▶ **Il tuo obiettivo**
Modifica il testo sui siti dei Comuni liguri riscrivendo tutto da "I siti dei Comuni, va" fino a "di promotion turistica)." e mettendo "residenti" al posto di "cittadini".

▶ **Testo selezionato**
● ● ●

17 ago 2021  | Pubblicato in Ligucibario

Comuni, web e social (2^ parte)

087Riprendendo il tema là dove l’avevamo in qualche modo lasciato nella 1^ parte (link qui) di questo “speciale” (abbiamo analizzato i 234 siti dei Comuni liguri), noi non apparteniamo a coloro i quali affermano che ormai sul web la forma è tout court il contenuto. Non si nega né si discute qui, ovviamente, il predominio della visualità, né il fatto che i “consumi” digitali siano oggi rapidissimi, usa-e-getta, e pertanto quasi sempre superficiali: questi fenomeni sono sotto gli occhi di chiunque, nell’era dei big data ogni clic determina una tracciabilità e via via una profilazione, e d’altronde il web sin dalle origini ha denotato caratteri specifici e perennemente in progress. Tuttavia, non è pensabile conformarsi ai trend riducendo l’intera infocomunicazione territoriale/turistica a video di pochi secondi, a riprese coi droni senz’alcun accompagnamento esplicativo, a campagne e claim meramente d’effetto (più adatte a prodotti commerciali)…

I siti dei Comuni, va detto a loro difesa, scontano “istituzionalmente” una criticità di fondo, ovvero quella di doversi rivolgere contemporaneamente a target diversi: i cittadini non sono i turisti. Ciò peraltro “aggrava” il fatto che su molti di tali siti scarseggino contenuti sulle tradizioni e i prodotti locali (i cittadini infatti potrebbero in prima persona farsene promoter presso turisti e gourmet…) e collegamenti ai social (specialmente ad alcuni, che ove non adeguatamente presidiati “penalizzano” la performance del sito sia in termini di interazione coi cittadini sia in termini di promotion turistica).

● ● ●

▶ **Estratto dei dati**
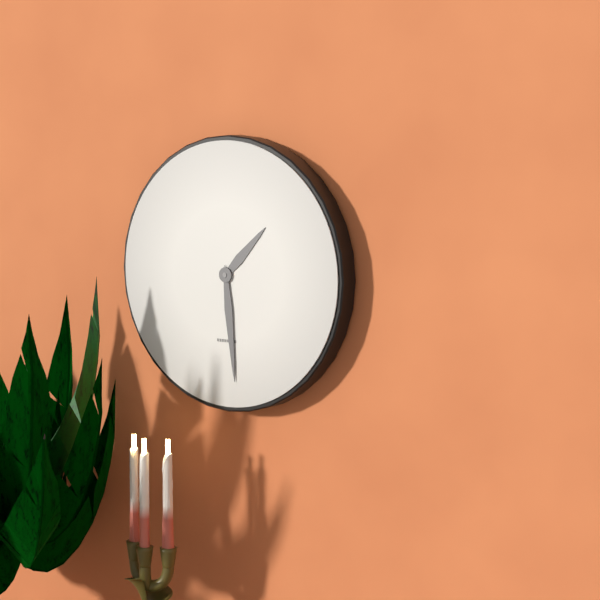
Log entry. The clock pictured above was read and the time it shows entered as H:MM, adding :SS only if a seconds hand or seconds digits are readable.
1:29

● ● ●

▶ **Risposta**
I siti dei Comuni, va detto a loro difesa, scontano “istituzionalmente” una criticità di fondo, ovvero quella di doversi rivolgere contemporaneamente a target diversi: i residenti non sono i turisti. Ciò peraltro “aggrava” il fatto che su molti di tali siti scarseggino contenuti sulle tradizioni e i prodotti locali (i residenti infatti potrebbero in prima persona farsene promoter presso turisti e gourmet…) e collegamenti ai social (specialmente ad alcuni, che ove non adeguatamente presidiati “penalizzano” la performance del sito sia in termini di interazione coi residenti sia in termini di promotion turistica).